5. Conclusions and Future Work
BGSRD makes full use of the scale pre-training model and transduction learning for the classification of large social robots. The training of BGSRD is carried out by using a repository that stores all embedded documents. This is effective training, and some can be updated according to the small batch of samples. The detection of the classification problem of incoming text nodes is mainly carried out by constructing a heterogeneous whole corpus of generous word document maps and translating social robot texts. Limited tag documents are mainly realized through the framework of capturing global co-occurring words by BGSRD. It can be built on any document encoder and any graphic model. This method performs excellently on multiple benchmark datasets through a simple two-layer BERT combined with GCN.

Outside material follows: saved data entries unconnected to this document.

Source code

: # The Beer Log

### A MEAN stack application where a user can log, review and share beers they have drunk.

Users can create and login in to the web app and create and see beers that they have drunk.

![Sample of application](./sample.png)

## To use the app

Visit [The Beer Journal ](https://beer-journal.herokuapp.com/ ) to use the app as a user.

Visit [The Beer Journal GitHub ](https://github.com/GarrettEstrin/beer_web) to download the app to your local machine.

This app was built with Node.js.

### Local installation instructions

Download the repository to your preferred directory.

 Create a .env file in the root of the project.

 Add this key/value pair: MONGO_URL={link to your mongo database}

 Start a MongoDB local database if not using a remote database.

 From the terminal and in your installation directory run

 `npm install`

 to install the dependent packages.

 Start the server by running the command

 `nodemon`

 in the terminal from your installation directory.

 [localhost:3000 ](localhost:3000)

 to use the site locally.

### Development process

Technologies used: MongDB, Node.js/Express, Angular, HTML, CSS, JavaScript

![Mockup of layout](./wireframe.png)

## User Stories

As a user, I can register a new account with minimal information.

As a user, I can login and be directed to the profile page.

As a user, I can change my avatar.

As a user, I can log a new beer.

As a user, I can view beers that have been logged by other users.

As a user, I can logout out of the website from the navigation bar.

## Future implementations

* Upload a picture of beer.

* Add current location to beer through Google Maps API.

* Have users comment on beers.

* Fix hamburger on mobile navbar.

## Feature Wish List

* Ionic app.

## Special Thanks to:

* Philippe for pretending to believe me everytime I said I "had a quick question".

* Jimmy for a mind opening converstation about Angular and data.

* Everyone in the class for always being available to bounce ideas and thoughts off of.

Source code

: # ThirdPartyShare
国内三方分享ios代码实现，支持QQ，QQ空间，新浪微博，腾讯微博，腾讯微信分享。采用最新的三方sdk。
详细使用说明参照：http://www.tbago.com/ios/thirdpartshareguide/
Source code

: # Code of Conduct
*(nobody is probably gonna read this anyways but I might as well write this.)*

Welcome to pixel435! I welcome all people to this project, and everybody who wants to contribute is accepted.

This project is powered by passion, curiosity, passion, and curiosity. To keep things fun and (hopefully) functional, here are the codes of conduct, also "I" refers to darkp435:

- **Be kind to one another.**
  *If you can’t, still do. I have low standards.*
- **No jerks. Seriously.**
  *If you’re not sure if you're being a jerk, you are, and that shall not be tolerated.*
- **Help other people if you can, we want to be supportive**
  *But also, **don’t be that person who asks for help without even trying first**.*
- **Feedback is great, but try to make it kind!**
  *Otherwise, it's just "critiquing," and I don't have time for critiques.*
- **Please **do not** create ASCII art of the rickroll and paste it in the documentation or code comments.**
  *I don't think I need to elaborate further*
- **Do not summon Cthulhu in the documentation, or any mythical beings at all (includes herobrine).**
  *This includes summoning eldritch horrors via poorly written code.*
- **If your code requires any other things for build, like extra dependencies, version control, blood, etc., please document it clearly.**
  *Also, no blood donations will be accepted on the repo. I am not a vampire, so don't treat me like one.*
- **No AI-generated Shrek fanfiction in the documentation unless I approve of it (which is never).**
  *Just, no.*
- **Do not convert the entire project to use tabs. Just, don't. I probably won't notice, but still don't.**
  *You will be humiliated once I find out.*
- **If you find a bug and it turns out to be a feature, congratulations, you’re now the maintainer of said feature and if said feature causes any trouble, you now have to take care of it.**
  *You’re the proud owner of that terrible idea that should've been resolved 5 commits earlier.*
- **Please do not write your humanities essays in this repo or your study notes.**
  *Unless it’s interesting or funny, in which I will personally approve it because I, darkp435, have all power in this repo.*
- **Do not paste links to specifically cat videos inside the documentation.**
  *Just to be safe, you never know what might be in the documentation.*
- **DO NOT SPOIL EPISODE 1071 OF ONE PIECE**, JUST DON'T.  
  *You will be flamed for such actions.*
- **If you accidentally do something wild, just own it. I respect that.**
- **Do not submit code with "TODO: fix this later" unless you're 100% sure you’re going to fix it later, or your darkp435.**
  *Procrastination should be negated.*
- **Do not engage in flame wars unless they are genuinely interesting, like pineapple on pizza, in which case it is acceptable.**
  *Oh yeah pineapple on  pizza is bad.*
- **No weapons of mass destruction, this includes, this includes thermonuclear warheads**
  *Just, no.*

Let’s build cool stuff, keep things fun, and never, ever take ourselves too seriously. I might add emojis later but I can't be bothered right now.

We currently only detect social robots from semantic information and textual relationships and social robot detection requires more complex features to better recognize them. Future works may focus on digging for more account features under the surface, such as the sentiment analysis of tweets. The detection scheme also needs to be more comprehensive. For example, machine learning can be combined with social graphs to jointly analyze account characteristics and social network graphs, and human judgment mechanisms can be introduced into some joints. After all, humans can better identify the differences between machine accounts and human users. In order to further improve the robustness and detection capability of the detection technology, it is even necessary to further analyze the next possible update direction of the machine account and obtain the feature dimensions that can be used to detect the new machine account from the analysis results. Confrontational thinking leads to more powerful, generalized, and even preventative testing techniques.